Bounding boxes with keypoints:
==========

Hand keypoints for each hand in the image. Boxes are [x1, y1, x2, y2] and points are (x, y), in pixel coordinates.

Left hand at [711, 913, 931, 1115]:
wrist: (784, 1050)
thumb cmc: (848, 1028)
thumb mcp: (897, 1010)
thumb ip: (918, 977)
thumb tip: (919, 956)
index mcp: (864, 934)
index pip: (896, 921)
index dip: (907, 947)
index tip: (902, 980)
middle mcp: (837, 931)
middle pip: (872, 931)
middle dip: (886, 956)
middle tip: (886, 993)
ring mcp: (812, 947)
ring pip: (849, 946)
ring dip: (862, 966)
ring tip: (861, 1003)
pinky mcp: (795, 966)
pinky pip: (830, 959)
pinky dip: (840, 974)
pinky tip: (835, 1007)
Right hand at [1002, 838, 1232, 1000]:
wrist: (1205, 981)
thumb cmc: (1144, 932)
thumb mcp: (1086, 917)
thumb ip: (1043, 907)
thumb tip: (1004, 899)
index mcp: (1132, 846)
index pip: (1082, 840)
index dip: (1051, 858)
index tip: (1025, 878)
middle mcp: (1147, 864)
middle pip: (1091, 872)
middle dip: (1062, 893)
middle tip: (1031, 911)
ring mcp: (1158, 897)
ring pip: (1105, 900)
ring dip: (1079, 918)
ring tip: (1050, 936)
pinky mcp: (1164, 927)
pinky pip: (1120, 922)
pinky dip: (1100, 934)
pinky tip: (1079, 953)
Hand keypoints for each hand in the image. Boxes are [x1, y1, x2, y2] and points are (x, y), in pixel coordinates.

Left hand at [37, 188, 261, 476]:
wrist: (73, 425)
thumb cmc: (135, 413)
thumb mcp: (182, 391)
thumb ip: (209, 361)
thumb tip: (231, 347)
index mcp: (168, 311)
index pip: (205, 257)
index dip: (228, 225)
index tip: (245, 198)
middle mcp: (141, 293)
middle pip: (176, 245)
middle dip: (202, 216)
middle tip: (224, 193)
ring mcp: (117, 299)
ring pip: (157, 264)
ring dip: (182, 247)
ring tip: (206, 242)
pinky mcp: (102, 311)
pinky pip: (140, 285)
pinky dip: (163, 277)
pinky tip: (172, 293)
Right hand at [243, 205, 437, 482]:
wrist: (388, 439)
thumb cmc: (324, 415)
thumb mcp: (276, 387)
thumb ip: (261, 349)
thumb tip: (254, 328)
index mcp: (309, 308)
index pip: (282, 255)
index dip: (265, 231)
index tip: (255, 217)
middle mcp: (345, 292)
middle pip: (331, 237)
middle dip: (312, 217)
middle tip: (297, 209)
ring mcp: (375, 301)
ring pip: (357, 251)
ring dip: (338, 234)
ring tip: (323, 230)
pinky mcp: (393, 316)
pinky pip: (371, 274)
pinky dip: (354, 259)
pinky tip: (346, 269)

==========

ABOUT THIS EXERCISE:
From the first line of the records above to the line that contains "pinky tip: (835, 1007)", quote each line exactly.

WRITTEN ANSWER:
Hand keypoints for each hand in the image. Boxes are [x1, y1, x2, y2] and points are (x, y), in pixel coordinates.

Left hand at [711, 913, 931, 1115]:
wrist: (784, 1050)
thumb cmc: (848, 1028)
thumb mcp: (897, 1010)
thumb ip: (918, 977)
thumb tip: (919, 956)
index mcp: (864, 934)
index pip: (896, 921)
index dip: (907, 947)
index tip: (902, 980)
middle mcp: (837, 931)
middle pip: (872, 931)
middle dip: (886, 956)
middle tip: (886, 993)
ring mcp: (812, 947)
ring pip: (849, 946)
ring dip: (862, 966)
ring tip: (861, 1003)
pinky mcp: (795, 966)
pinky pip: (830, 959)
pinky dip: (840, 974)
pinky tip: (835, 1007)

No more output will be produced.